Bus rapid transit station in Jakarta, Indonesia

Penjaringan is a Transjakarta bus rapid transit station located on Pluit Raya Street, Penjaringan, Penjaringan, North Jakarta, serving Corridors 9 and 12. It is also the western terminus of the nighttime service of Corridor 12 (22:00 to 05:00 the following day).

== History ==
The station opened on 31 December 2010 on the day Corridor 9 began passenger service. The station is one of the five Corridor 9 stations that have never been renamed.

On 25 July 2015, Transjakarta decided to remove Pluit station from Corridor 12's route, thus making this station the terminus, with buses going straight to Landmark Auto Plaza (now Pluit Selatan) station. In 2021, Transjakarta reextended the line to Pluit. However, the majority of Corridor 12 buses today only serve the axis route Penjaringan–Sunter Kelapa Gading, which was its route from 2019 to 2021, and as such, only a few buses actually serve this station towards Pluit.

Today, Corridor 12's late-night AMARI service continues to terminate at this station, without going to Pluit.

== Building and layout ==
On the official map, Penjaringan station officially only serves westbound Corridor 12 buses terminating at Pluit.
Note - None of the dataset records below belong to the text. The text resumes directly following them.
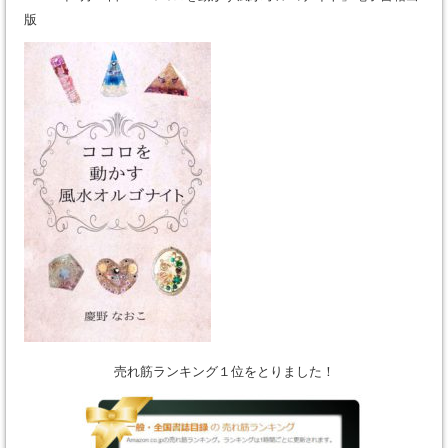
版
売れ筋ランキング１位をとりました！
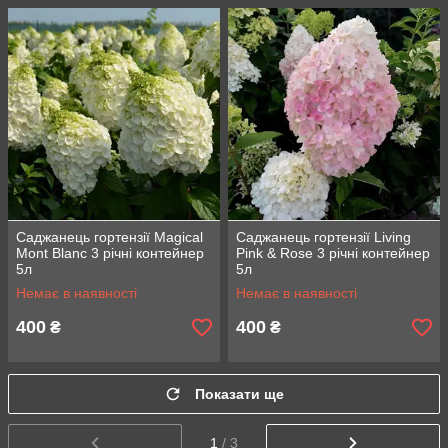
Саджанець гортензії Magical
Саджанець гортензії Living
Mont Blanc 3 річні контейнер
Pink & Rose 3 річні контейнер
5л
5л
Немає в наявності
Немає в наявності
400
400
₴
₴
Показати ще
1
/ 3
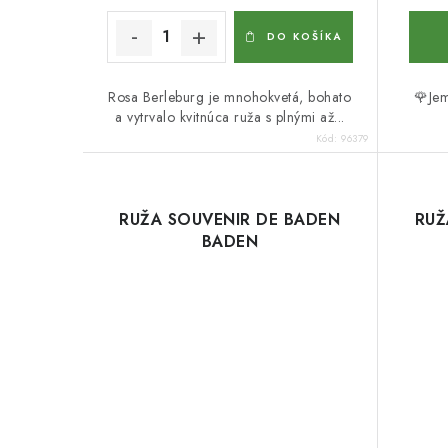
DO KOŠÍKA
Rosa Berleburg je mnohokvetá, bohato
🌹Jem
a vytrvalo kvitnúca ruža s plnými až...
Kód:
96379
RUŽA SOUVENIR DE BADEN
RUŽ
BADEN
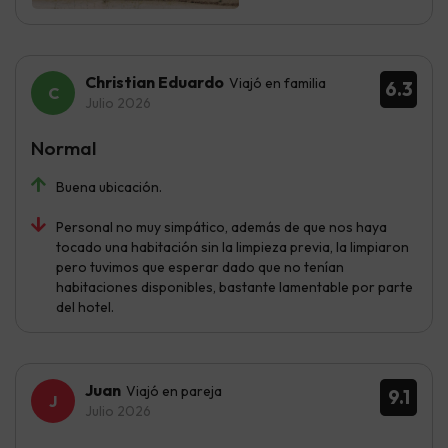
Christian Eduardo
Viajó en familia
6.3
Julio 2026
Normal
Buena ubicación.
Personal no muy simpático, además de que nos haya
tocado una habitación sin la limpieza previa, la limpiaron
pero tuvimos que esperar dado que no tenían
habitaciones disponibles, bastante lamentable por parte
del hotel.
Juan
Viajó en pareja
9.1
Julio 2026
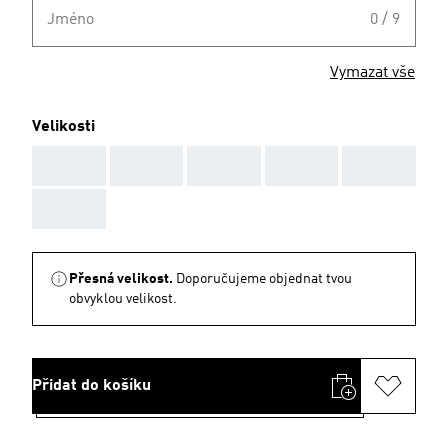
Jméno
0 / 9
Vymazat vše
Velikosti
AAA
AAA
AAA
AAA
AAA
AAA
Přesná velikost.
Doporučujeme objednat tvou
obvyklou velikost.
Přidat do košíku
However, because most Corridor 12 buses only serve the axis route, the vast majority of Corridor 12 buses here terminate or turn around to serve the eastbound direction.
| East | towards Pinang Ranti and towards Sunter Kelapa Gading/Tanjung Priok (/)→ |
Island platform, doors open on the right
| West | ← towards Pluit |

== Non-BRT bus services ==
The following non-BRT bus services serve areas around Penjaringan station, last updated on 21 February 2026:

| Type | Route | Destination | Notes |
| Inner city feeder |  | Balai Kota—Pantai Maju | Inside the station |
|  | Penjaringan—Taman Kota |
|  | Cibubur → Pluit |
|  | Kota—Kaliadem |
| Rental apartment feeder |  | Penjaringan—Kapuk Muara Housing Complex |
|  | Tambora Housing Complex—Pluit |
|  | Pluit Reservoir—Penjaringan |
|  | Penjaringan—Penjaringan Housing Complex |

== Places nearby ==

- Emporium Pluit Mall
- Pluit Junction

== Incident ==
On 31 March 2020 at 05:25, a container truck crashed into the western platform bays for northbound buses.